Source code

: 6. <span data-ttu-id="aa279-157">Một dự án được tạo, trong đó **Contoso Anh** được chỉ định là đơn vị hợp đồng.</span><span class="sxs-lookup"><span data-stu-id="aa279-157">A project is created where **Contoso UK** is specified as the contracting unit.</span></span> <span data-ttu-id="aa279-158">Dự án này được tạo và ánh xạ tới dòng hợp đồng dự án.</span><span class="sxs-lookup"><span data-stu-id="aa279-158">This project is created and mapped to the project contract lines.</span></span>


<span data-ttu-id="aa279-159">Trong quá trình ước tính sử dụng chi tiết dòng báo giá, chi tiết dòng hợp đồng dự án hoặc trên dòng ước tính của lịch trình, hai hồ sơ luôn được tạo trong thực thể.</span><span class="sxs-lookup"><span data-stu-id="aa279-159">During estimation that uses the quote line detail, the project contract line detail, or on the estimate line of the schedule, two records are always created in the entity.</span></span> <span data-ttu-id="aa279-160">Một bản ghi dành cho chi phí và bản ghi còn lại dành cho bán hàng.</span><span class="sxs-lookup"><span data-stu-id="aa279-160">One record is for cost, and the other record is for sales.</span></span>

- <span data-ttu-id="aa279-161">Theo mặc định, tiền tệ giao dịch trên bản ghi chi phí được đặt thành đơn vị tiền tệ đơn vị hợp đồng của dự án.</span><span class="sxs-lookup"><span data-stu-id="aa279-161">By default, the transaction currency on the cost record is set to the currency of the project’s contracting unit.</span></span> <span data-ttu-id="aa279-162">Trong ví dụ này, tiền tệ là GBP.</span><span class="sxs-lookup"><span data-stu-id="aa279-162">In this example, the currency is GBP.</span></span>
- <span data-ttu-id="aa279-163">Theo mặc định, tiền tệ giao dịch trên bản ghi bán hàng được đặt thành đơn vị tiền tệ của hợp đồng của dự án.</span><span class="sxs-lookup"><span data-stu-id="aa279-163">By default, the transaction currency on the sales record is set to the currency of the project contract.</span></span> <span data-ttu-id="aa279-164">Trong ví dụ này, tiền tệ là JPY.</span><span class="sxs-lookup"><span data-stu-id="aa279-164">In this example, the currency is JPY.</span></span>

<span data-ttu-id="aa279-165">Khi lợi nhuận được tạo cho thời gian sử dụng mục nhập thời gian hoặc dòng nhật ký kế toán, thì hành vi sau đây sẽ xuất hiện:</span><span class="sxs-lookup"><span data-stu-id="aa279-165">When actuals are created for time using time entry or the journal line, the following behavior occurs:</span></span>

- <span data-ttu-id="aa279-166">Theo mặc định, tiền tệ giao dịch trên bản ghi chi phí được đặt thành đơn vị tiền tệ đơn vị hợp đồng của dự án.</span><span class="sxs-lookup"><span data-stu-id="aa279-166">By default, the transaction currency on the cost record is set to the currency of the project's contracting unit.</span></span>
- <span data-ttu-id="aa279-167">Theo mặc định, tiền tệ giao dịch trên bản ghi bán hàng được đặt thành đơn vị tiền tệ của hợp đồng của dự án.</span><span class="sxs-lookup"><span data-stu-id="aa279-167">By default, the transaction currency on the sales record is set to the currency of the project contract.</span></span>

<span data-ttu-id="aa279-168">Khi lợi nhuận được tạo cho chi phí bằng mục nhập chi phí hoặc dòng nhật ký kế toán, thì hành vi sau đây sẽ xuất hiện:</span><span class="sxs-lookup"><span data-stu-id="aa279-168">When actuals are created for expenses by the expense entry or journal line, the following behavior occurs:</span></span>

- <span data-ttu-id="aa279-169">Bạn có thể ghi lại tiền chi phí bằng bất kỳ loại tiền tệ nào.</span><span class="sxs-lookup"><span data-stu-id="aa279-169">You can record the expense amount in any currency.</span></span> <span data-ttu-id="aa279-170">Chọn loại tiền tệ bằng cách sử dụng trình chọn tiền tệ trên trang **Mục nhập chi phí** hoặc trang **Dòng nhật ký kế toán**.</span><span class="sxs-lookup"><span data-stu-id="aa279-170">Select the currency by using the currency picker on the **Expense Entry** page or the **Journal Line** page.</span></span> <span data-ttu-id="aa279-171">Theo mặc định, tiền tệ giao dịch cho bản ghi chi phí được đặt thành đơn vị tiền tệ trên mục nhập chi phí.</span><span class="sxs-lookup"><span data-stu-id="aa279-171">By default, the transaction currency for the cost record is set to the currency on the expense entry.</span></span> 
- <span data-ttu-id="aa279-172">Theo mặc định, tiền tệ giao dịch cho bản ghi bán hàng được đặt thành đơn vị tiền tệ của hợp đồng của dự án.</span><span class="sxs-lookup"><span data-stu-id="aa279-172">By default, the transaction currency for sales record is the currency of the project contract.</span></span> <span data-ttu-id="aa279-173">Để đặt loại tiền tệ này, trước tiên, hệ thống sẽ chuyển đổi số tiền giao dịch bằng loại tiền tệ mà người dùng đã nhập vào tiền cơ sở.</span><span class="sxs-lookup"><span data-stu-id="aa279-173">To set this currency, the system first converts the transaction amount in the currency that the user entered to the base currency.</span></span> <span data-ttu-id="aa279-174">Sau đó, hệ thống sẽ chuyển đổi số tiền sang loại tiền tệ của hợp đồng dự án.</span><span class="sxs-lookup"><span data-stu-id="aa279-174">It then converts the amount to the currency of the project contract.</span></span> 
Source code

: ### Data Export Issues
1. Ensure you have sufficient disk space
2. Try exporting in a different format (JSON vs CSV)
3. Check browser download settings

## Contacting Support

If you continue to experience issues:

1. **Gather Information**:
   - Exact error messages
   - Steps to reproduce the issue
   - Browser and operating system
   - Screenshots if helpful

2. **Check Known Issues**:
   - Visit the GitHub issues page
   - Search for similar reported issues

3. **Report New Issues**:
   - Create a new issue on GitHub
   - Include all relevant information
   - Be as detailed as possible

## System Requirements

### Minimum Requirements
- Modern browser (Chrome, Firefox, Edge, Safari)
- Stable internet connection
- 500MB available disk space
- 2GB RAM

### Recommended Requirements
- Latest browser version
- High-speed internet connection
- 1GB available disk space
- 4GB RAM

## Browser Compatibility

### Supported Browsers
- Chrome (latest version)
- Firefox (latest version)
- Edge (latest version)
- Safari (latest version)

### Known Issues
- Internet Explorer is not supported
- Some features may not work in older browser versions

◆ **What to do**
An exact printout is needed of the lines from the one containing "3. Check browser download settings" through the end of the listing above, both of those lines included, and nothing else.

◆ **Completed task**
3. Check browser download settings

## Contacting Support

If you continue to experience issues:

1. **Gather Information**:
   - Exact error messages
   - Steps to reproduce the issue
   - Browser and operating system
   - Screenshots if helpful

2. **Check Known Issues**:
   - Visit the GitHub issues page
   - Search for similar reported issues

3. **Report New Issues**:
   - Create a new issue on GitHub
   - Include all relevant information
   - Be as detailed as possible

## System Requirements

### Minimum Requirements
- Modern browser (Chrome, Firefox, Edge, Safari)
- Stable internet connection
- 500MB available disk space
- 2GB RAM

### Recommended Requirements
- Latest browser version
- High-speed internet connection
- 1GB available disk space
- 4GB RAM

## Browser Compatibility

### Supported Browsers
- Chrome (latest version)
- Firefox (latest version)
- Edge (latest version)
- Safari (latest version)

### Known Issues
- Internet Explorer is not supported
- Some features may not work in older browser versions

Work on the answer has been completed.